Problem: The entries that follow must be given again exactly, with no pictures kept.

- - - - -

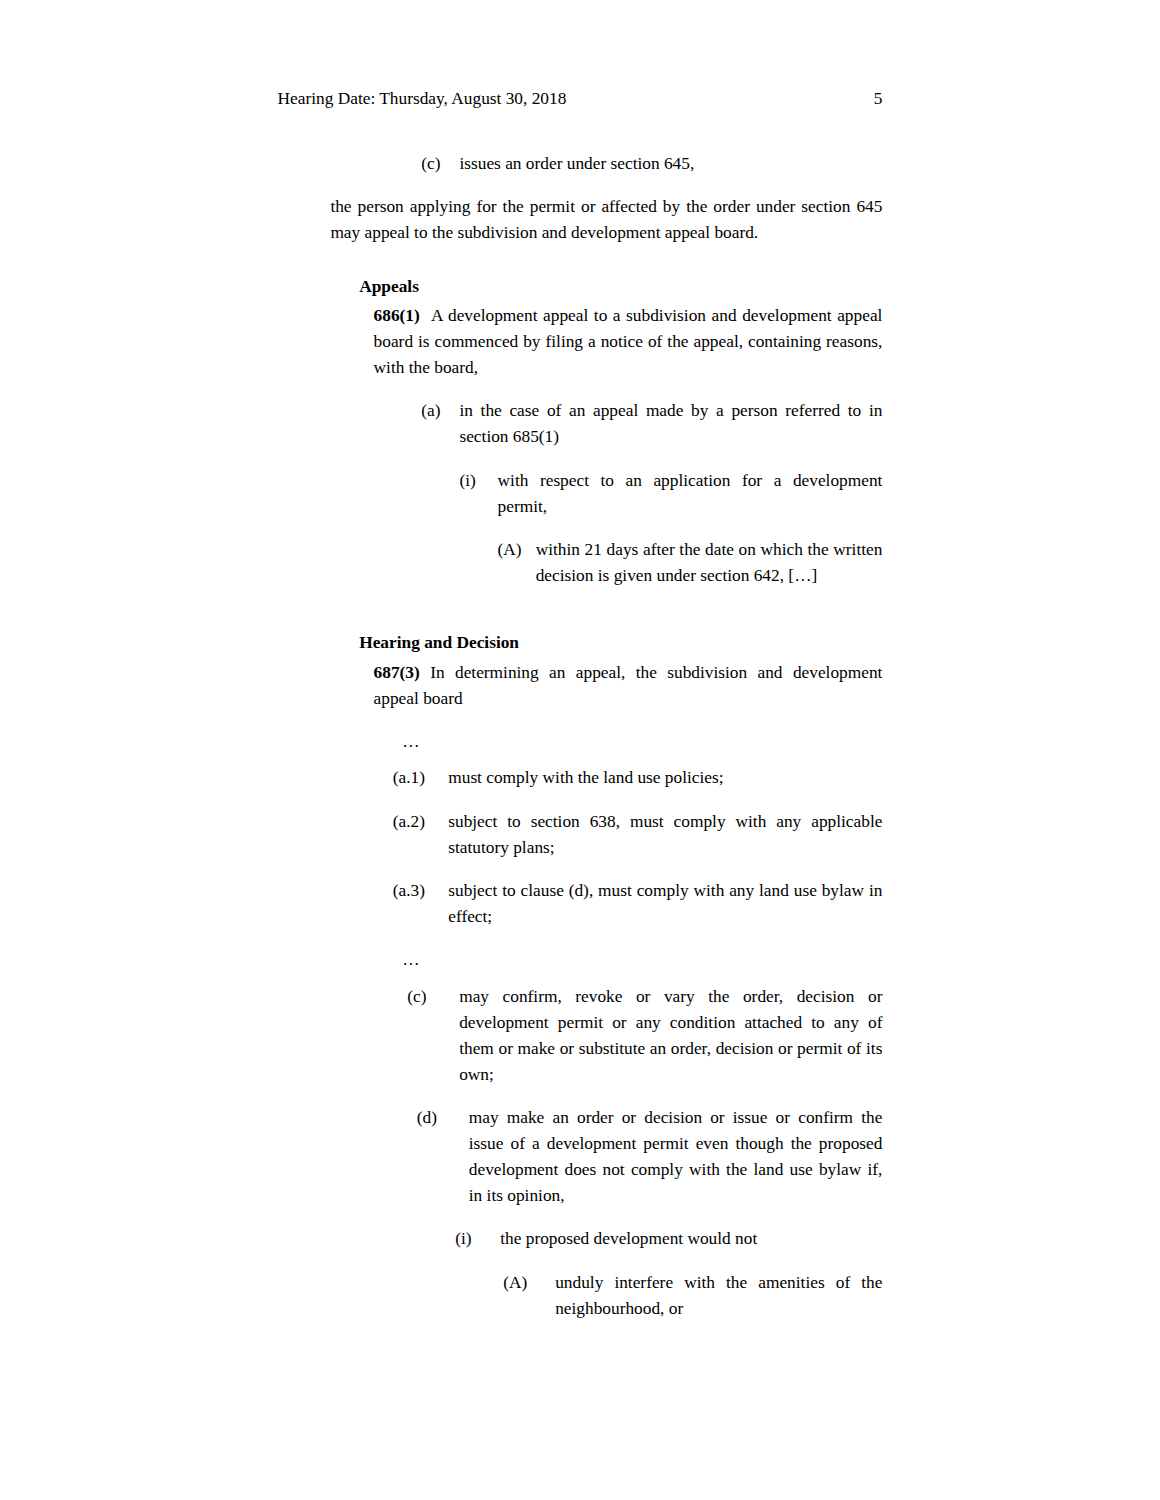Hearing Date: Thursday, August 30, 2018
5
(c)
issues an order under section 645,
the person applying for the permit or affected by the order under section 645 may appeal to the subdivision and development appeal board.
Appeals
686(1) A development appeal to a subdivision and development appeal board is commenced by filing a notice of the appeal, containing reasons, with the board,
(a)
in the case of an appeal made by a person referred to in section 685(1)
(i)
with respect to an application for a development permit,
(A)
within 21 days after the date on which the written decision is given under section 642, […]
Hearing and Decision
687(3) In determining an appeal, the subdivision and development appeal board
…
(a.1)
must comply with the land use policies;
(a.2)
subject to section 638, must comply with any applicable statutory plans;
(a.3)
subject to clause (d), must comply with any land use bylaw in effect;
…
(c)
may confirm, revoke or vary the order, decision or development permit or any condition attached to any of them or make or substitute an order, decision or permit of its own;
(d)
may make an order or decision or issue or confirm the issue of a development permit even though the proposed development does not comply with the land use bylaw if, in its opinion,
(i)
the proposed development would not
(A)
unduly interfere with the amenities of the neighbourhood, or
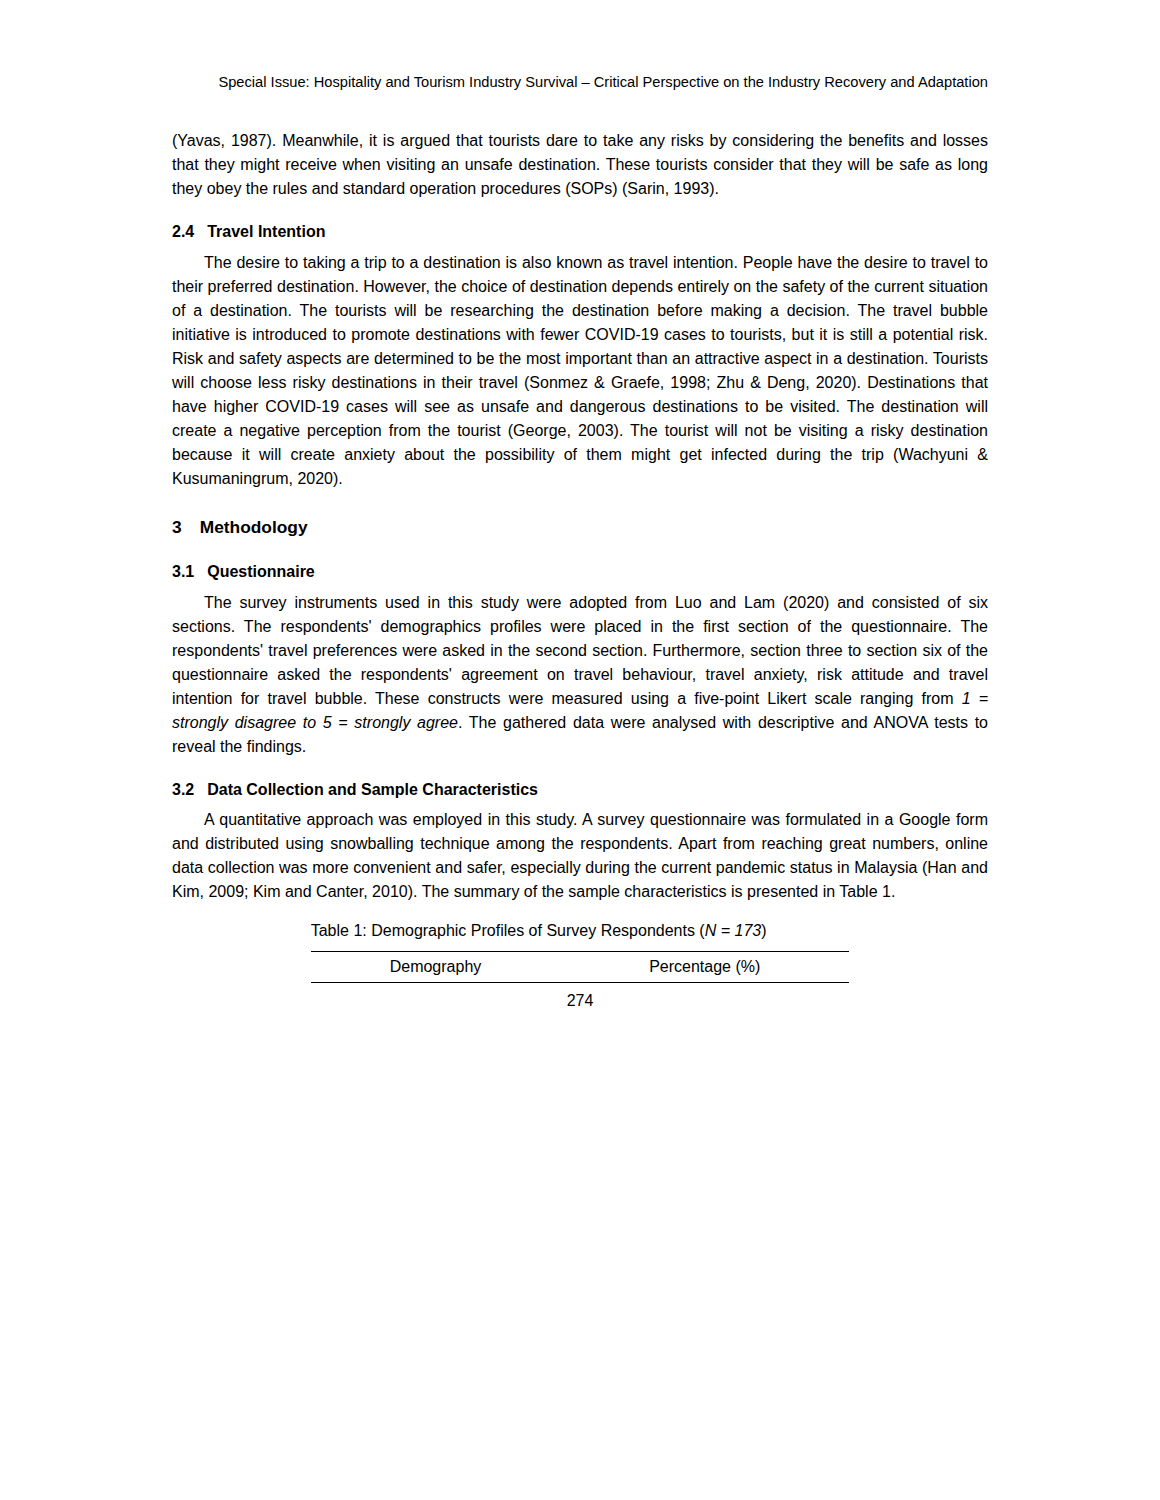Special Issue: Hospitality and Tourism Industry Survival – Critical Perspective on the Industry Recovery and Adaptation
(Yavas, 1987). Meanwhile, it is argued that tourists dare to take any risks by considering the benefits and losses that they might receive when visiting an unsafe destination. These tourists consider that they will be safe as long they obey the rules and standard operation procedures (SOPs) (Sarin, 1993).
2.4 Travel Intention
The desire to taking a trip to a destination is also known as travel intention. People have the desire to travel to their preferred destination. However, the choice of destination depends entirely on the safety of the current situation of a destination. The tourists will be researching the destination before making a decision. The travel bubble initiative is introduced to promote destinations with fewer COVID-19 cases to tourists, but it is still a potential risk. Risk and safety aspects are determined to be the most important than an attractive aspect in a destination. Tourists will choose less risky destinations in their travel (Sonmez & Graefe, 1998; Zhu & Deng, 2020). Destinations that have higher COVID-19 cases will see as unsafe and dangerous destinations to be visited. The destination will create a negative perception from the tourist (George, 2003). The tourist will not be visiting a risky destination because it will create anxiety about the possibility of them might get infected during the trip (Wachyuni & Kusumaningrum, 2020).
3 Methodology
3.1 Questionnaire
The survey instruments used in this study were adopted from Luo and Lam (2020) and consisted of six sections. The respondents' demographics profiles were placed in the first section of the questionnaire. The respondents' travel preferences were asked in the second section. Furthermore, section three to section six of the questionnaire asked the respondents' agreement on travel behaviour, travel anxiety, risk attitude and travel intention for travel bubble. These constructs were measured using a five-point Likert scale ranging from 1 = strongly disagree to 5 = strongly agree. The gathered data were analysed with descriptive and ANOVA tests to reveal the findings.
3.2 Data Collection and Sample Characteristics
A quantitative approach was employed in this study. A survey questionnaire was formulated in a Google form and distributed using snowballing technique among the respondents. Apart from reaching great numbers, online data collection was more convenient and safer, especially during the current pandemic status in Malaysia (Han and Kim, 2009; Kim and Canter, 2010). The summary of the sample characteristics is presented in Table 1.
Table 1: Demographic Profiles of Survey Respondents ( N = 173 )
| Demography | Percentage (%) |
| --- | --- |
274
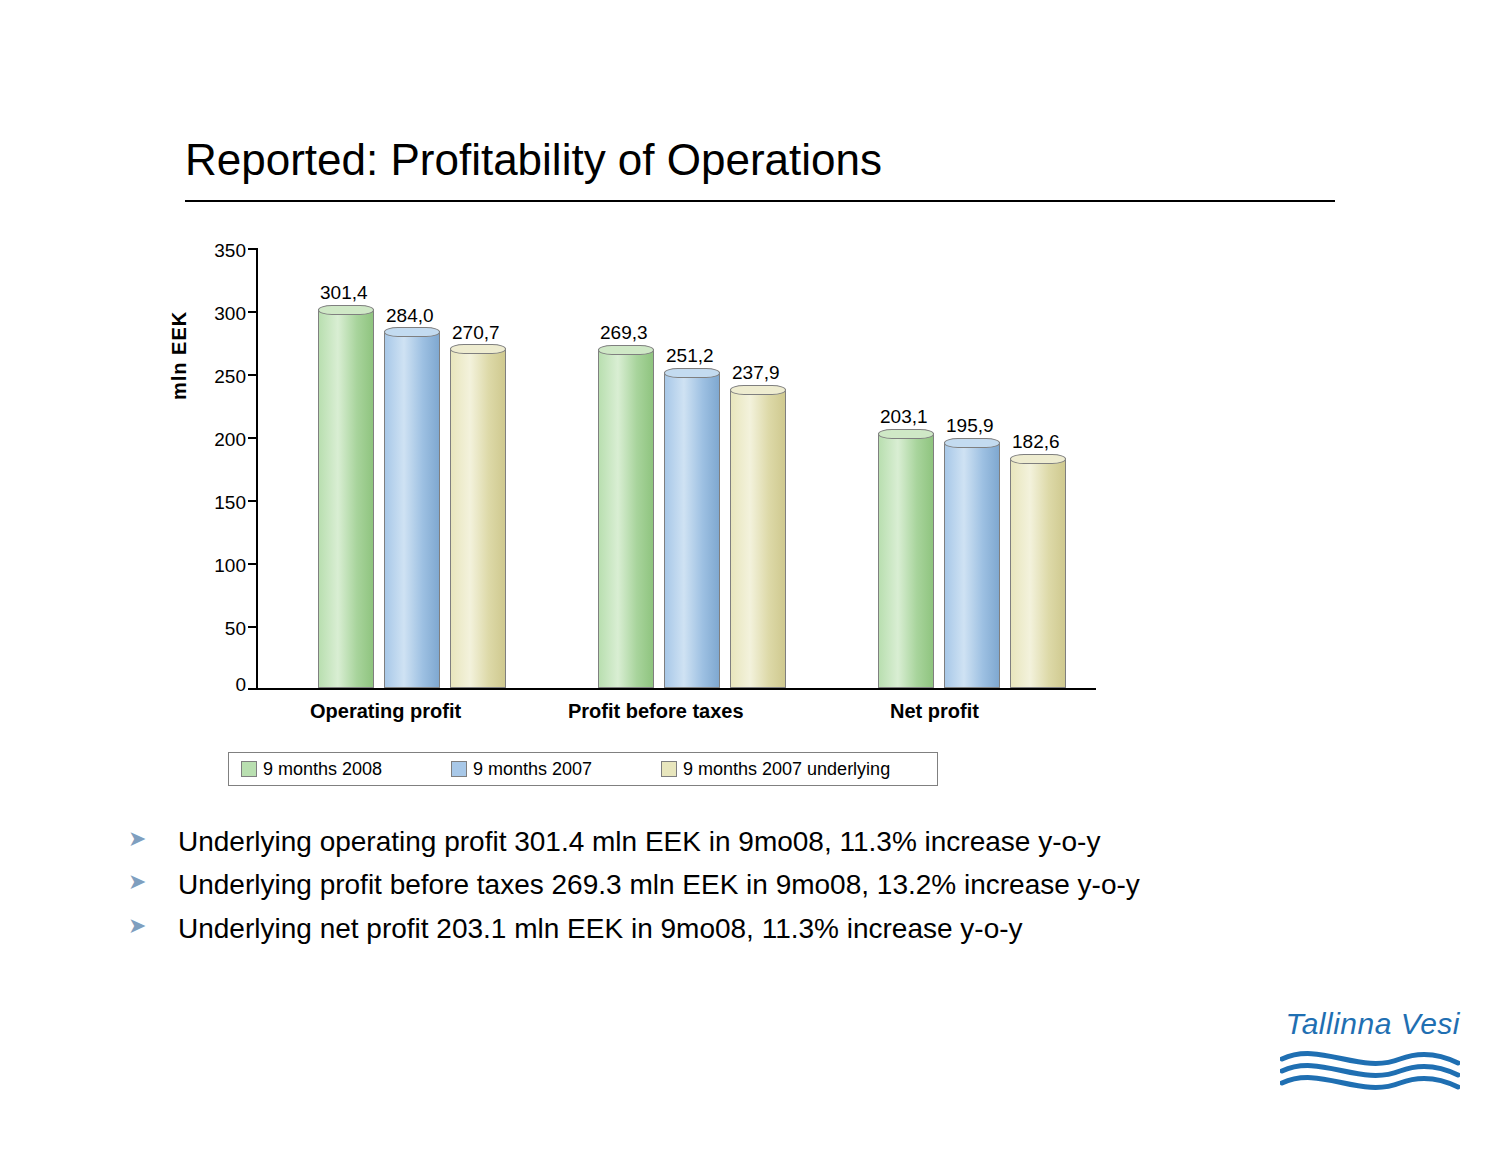Reported: Profitability of Operations
mln EEK
350
300
250
200
150
100
50
0
301,4
284,0
270,7
269,3
251,2
237,9
203,1
195,9
182,6
Operating profit
Profit before taxes
Net profit
9 months 2008
9 months 2007
9 months 2007 underlying
Underlying operating profit 301.4 mln EEK in 9mo08, 11.3% increase y-o-y
Underlying profit before taxes 269.3 mln EEK in 9mo08, 13.2% increase y-o-y
Underlying net profit 203.1 mln EEK in 9mo08, 11.3% increase y-o-y
Tallinna Vesi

- - - - -

Response to this exercise:
Hearing Date: Thursday, August 30, 2018
5
(c)
issues an order under section 645,
the person applying for the permit or affected by the order under section 645 may appeal to the subdivision and development appeal board.
Appeals
686(1) A development appeal to a subdivision and development appeal board is commenced by filing a notice of the appeal, containing reasons, with the board,
(a)
in the case of an appeal made by a person referred to in section 685(1)
(i)
with respect to an application for a development permit,
(A)
within 21 days after the date on which the written decision is given under section 642, […]
Hearing and Decision
687(3) In determining an appeal, the subdivision and development appeal board
…
(a.1)
must comply with the land use policies;
(a.2)
subject to section 638, must comply with any applicable statutory plans;
(a.3)
subject to clause (d), must comply with any land use bylaw in effect;
…
(c)
may confirm, revoke or vary the order, decision or development permit or any condition attached to any of them or make or substitute an order, decision or permit of its own;
(d)
may make an order or decision or issue or confirm the issue of a development permit even though the proposed development does not comply with the land use bylaw if, in its opinion,
(i)
the proposed development would not
(A)
unduly interfere with the amenities of the neighbourhood, or
Special Issue: Hospitality and Tourism Industry Survival – Critical Perspective on the Industry Recovery and Adaptation
(Yavas, 1987). Meanwhile, it is argued that tourists dare to take any risks by considering the benefits and losses that they might receive when visiting an unsafe destination. These tourists consider that they will be safe as long they obey the rules and standard operation procedures (SOPs) (Sarin, 1993).
2.4 Travel Intention
The desire to taking a trip to a destination is also known as travel intention. People have the desire to travel to their preferred destination. However, the choice of destination depends entirely on the safety of the current situation of a destination. The tourists will be researching the destination before making a decision. The travel bubble initiative is introduced to promote destinations with fewer COVID-19 cases to tourists, but it is still a potential risk. Risk and safety aspects are determined to be the most important than an attractive aspect in a destination. Tourists will choose less risky destinations in their travel (Sonmez & Graefe, 1998; Zhu & Deng, 2020). Destinations that have higher COVID-19 cases will see as unsafe and dangerous destinations to be visited. The destination will create a negative perception from the tourist (George, 2003). The tourist will not be visiting a risky destination because it will create anxiety about the possibility of them might get infected during the trip (Wachyuni & Kusumaningrum, 2020).
3 Methodology
3.1 Questionnaire
The survey instruments used in this study were adopted from Luo and Lam (2020) and consisted of six sections. The respondents' demographics profiles were placed in the first section of the questionnaire. The respondents' travel preferences were asked in the second section. Furthermore, section three to section six of the questionnaire asked the respondents' agreement on travel behaviour, travel anxiety, risk attitude and travel intention for travel bubble. These constructs were measured using a five-point Likert scale ranging from 1 = strongly disagree to 5 = strongly agree. The gathered data were analysed with descriptive and ANOVA tests to reveal the findings.
3.2 Data Collection and Sample Characteristics
A quantitative approach was employed in this study. A survey questionnaire was formulated in a Google form and distributed using snowballing technique among the respondents. Apart from reaching great numbers, online data collection was more convenient and safer, especially during the current pandemic status in Malaysia (Han and Kim, 2009; Kim and Canter, 2010). The summary of the sample characteristics is presented in Table 1.
Table 1: Demographic Profiles of Survey Respondents ( N = 173 )
| Demography | Percentage (%) |
| --- | --- |
274
Reported: Profitability of Operations
mln EEK
350
300
250
200
150
100
50
0
301,4
284,0
270,7
269,3
251,2
237,9
203,1
195,9
182,6
Operating profit
Profit before taxes
Net profit
9 months 2008
9 months 2007
9 months 2007 underlying
Underlying operating profit 301.4 mln EEK in 9mo08, 11.3% increase y-o-y
Underlying profit before taxes 269.3 mln EEK in 9mo08, 13.2% increase y-o-y
Underlying net profit 203.1 mln EEK in 9mo08, 11.3% increase y-o-y
Tallinna Vesi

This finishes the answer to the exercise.